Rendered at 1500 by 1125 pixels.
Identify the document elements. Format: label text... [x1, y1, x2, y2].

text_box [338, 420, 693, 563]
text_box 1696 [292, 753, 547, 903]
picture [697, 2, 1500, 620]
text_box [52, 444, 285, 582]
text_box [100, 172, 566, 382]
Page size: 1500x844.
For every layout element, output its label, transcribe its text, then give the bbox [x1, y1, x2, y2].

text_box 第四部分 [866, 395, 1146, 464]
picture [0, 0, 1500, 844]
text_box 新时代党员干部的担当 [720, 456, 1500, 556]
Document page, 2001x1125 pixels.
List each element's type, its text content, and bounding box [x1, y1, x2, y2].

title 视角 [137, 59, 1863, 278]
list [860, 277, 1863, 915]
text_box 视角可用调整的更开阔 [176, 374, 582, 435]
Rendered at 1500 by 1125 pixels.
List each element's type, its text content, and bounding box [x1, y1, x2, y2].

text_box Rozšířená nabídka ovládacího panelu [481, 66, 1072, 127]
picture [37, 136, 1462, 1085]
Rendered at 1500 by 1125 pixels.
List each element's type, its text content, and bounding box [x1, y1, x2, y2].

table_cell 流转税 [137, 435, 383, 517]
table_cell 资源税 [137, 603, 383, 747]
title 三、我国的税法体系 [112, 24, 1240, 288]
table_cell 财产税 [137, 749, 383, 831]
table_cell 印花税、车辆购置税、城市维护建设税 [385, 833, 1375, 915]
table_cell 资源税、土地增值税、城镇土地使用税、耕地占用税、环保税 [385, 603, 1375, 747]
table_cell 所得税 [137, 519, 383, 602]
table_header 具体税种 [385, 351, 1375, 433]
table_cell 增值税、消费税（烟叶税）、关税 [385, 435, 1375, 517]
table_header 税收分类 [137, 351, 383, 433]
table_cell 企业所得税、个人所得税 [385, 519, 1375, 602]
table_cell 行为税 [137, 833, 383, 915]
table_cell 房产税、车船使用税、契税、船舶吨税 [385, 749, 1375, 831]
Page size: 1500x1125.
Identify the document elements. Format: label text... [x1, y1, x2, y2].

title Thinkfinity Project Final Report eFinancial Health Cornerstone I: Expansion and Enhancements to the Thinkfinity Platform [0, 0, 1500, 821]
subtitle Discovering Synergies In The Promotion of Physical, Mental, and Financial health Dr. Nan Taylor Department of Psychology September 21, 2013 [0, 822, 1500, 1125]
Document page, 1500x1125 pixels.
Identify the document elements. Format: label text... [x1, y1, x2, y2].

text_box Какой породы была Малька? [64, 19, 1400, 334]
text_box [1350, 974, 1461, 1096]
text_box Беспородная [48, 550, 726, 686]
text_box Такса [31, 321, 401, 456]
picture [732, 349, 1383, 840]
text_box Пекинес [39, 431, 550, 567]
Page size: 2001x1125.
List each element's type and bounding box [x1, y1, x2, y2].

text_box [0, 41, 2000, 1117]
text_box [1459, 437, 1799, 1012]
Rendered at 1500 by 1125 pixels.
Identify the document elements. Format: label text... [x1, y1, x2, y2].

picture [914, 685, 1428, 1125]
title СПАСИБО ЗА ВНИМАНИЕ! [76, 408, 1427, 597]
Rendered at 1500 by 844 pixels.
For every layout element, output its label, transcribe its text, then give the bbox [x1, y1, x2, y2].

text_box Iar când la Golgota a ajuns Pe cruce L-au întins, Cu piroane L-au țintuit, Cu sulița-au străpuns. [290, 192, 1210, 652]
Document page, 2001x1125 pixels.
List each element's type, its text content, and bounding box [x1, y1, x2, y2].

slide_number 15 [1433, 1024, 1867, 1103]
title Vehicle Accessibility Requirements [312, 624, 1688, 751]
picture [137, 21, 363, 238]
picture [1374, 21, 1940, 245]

Directions =
An exact copy of every line above is needed.

Result of the task =
Rendered at 1500 by 1125 pixels.
Identify the document elements. Format: label text... [x1, y1, x2, y2].

text_box [338, 420, 693, 563]
text_box 1696 [292, 753, 547, 903]
picture [697, 2, 1500, 620]
text_box [52, 444, 285, 582]
text_box [100, 172, 566, 382]
Page size: 1500x844.
For every layout element, output its label, transcribe its text, then give the bbox [x1, y1, x2, y2].

text_box 第四部分 [866, 395, 1146, 464]
picture [0, 0, 1500, 844]
text_box 新时代党员干部的担当 [720, 456, 1500, 556]
Document page, 2001x1125 pixels.
List each element's type, its text content, and bounding box [x1, y1, x2, y2].

title 视角 [137, 59, 1863, 278]
list [860, 277, 1863, 915]
text_box 视角可用调整的更开阔 [176, 374, 582, 435]
Rendered at 1500 by 1125 pixels.
List each element's type, its text content, and bounding box [x1, y1, x2, y2].

text_box Rozšířená nabídka ovládacího panelu [481, 66, 1072, 127]
picture [37, 136, 1462, 1085]
Rendered at 1500 by 1125 pixels.
List each element's type, its text content, and bounding box [x1, y1, x2, y2].

table_cell 流转税 [137, 435, 383, 517]
table_cell 资源税 [137, 603, 383, 747]
title 三、我国的税法体系 [112, 24, 1240, 288]
table_cell 财产税 [137, 749, 383, 831]
table_cell 印花税、车辆购置税、城市维护建设税 [385, 833, 1375, 915]
table_cell 资源税、土地增值税、城镇土地使用税、耕地占用税、环保税 [385, 603, 1375, 747]
table_cell 所得税 [137, 519, 383, 602]
table_header 具体税种 [385, 351, 1375, 433]
table_cell 增值税、消费税（烟叶税）、关税 [385, 435, 1375, 517]
table_header 税收分类 [137, 351, 383, 433]
table_cell 企业所得税、个人所得税 [385, 519, 1375, 602]
table_cell 行为税 [137, 833, 383, 915]
table_cell 房产税、车船使用税、契税、船舶吨税 [385, 749, 1375, 831]
Page size: 1500x1125.
Identify the document elements. Format: label text... [x1, y1, x2, y2].

title Thinkfinity Project Final Report eFinancial Health Cornerstone I: Expansion and Enhancements to the Thinkfinity Platform [0, 0, 1500, 821]
subtitle Discovering Synergies In The Promotion of Physical, Mental, and Financial health Dr. Nan Taylor Department of Psychology September 21, 2013 [0, 822, 1500, 1125]
Document page, 1500x1125 pixels.
Identify the document elements. Format: label text... [x1, y1, x2, y2].

text_box Какой породы была Малька? [64, 19, 1400, 334]
text_box [1350, 974, 1461, 1096]
text_box Беспородная [48, 550, 726, 686]
text_box Такса [31, 321, 401, 456]
picture [732, 349, 1383, 840]
text_box Пекинес [39, 431, 550, 567]
Page size: 2001x1125.
List each element's type and bounding box [x1, y1, x2, y2].

text_box [0, 41, 2000, 1117]
text_box [1459, 437, 1799, 1012]
Rendered at 1500 by 1125 pixels.
Identify the document elements. Format: label text... [x1, y1, x2, y2].

picture [914, 685, 1428, 1125]
title СПАСИБО ЗА ВНИМАНИЕ! [76, 408, 1427, 597]
Rendered at 1500 by 844 pixels.
For every layout element, output its label, transcribe its text, then give the bbox [x1, y1, x2, y2].

text_box Iar când la Golgota a ajuns Pe cruce L-au întins, Cu piroane L-au țintuit, Cu sulița-au străpuns. [290, 192, 1210, 652]
Document page, 2001x1125 pixels.
List each element's type, its text content, and bounding box [x1, y1, x2, y2].

slide_number 15 [1433, 1024, 1867, 1103]
title Vehicle Accessibility Requirements [312, 624, 1688, 751]
picture [137, 21, 363, 238]
picture [1374, 21, 1940, 245]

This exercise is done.